7 de fevereiro de 2012

Papiro do dia (184)

«Talvez escrever signifique colmatar espaços brancos da existência, esse nada que imprevistamente se abre nas horas e nos dias, entre os objectos do quarto, sorvendo-os numa desolação e numa insignificância infinita. O medo, escreveu Canetti, inventa nomes para se distrair; o viajante lê e anota nomes nas estações que deixa para trás com o seu comboio, nas voltas dos caminhos por onde o levam os seus passos, e continua um tanto aliviado, satisfeito com essa ordem e esse escandir do nada.

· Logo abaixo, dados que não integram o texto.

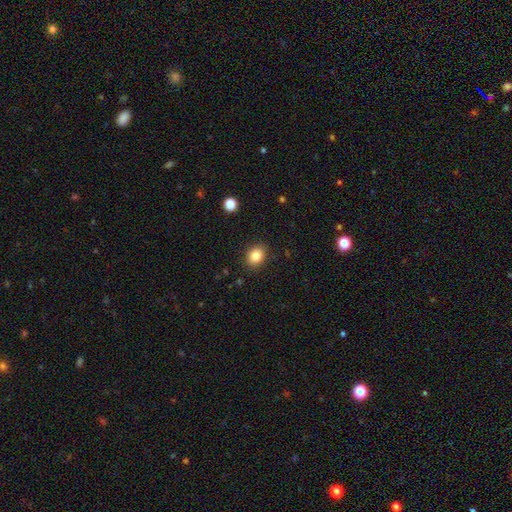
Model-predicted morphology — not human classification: A smooth galaxy with no disk features (85%) that is in between round and cigar-shaped (50%). Merging: none (88%).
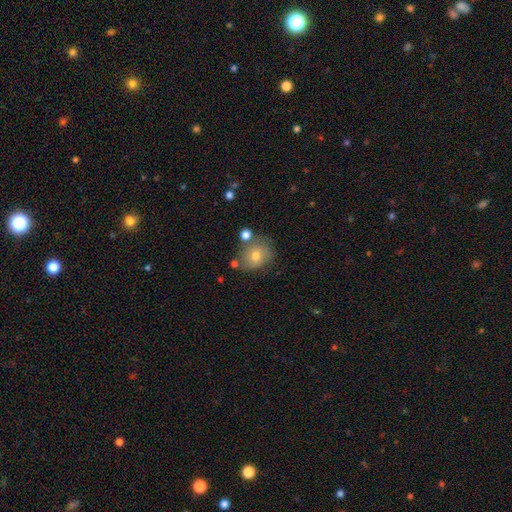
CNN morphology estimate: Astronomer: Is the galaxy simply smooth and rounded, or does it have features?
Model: smooth — 67%.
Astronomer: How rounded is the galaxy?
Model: round — 64%.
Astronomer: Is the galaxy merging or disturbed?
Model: none — 63%.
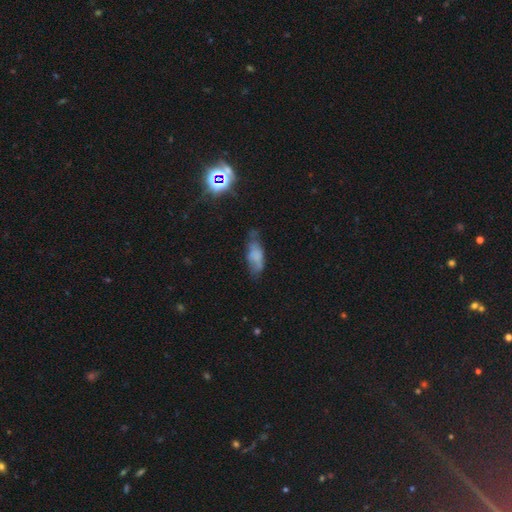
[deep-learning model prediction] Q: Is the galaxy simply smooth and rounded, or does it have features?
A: smooth — 63%.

Sigmund von Birken procurava os nomes verdadeiros das coisas e pusera-se a viajar, como dizia, para observar directamente a fonte do Danúbio, sobre o qual tantos haviam escrito mas que poucos se tinham dado ao trabalho de ir ver. Não o convencia plenamente a Cosmografia de Sebastien Münster, que referia a origem do Danúbio ao dilúvio universal (XI, 11) e queria verificar se o nome do rio podia ser realmente remetido para o rumor, para o fragor das suas nascentes, conforme algumas etimologistas sustentavam. O seu gosto barroco pelos gracejos e extravagâncias não podia em todo o caso induzi-lo a comprazer-se no imaginar o grande rio tornado seco pelo fechar de uma torneira.»
[Claudio Magris, Danúbio; trad. Miguel Serras Pereira, Quetzal, Março 2010;
funileiro]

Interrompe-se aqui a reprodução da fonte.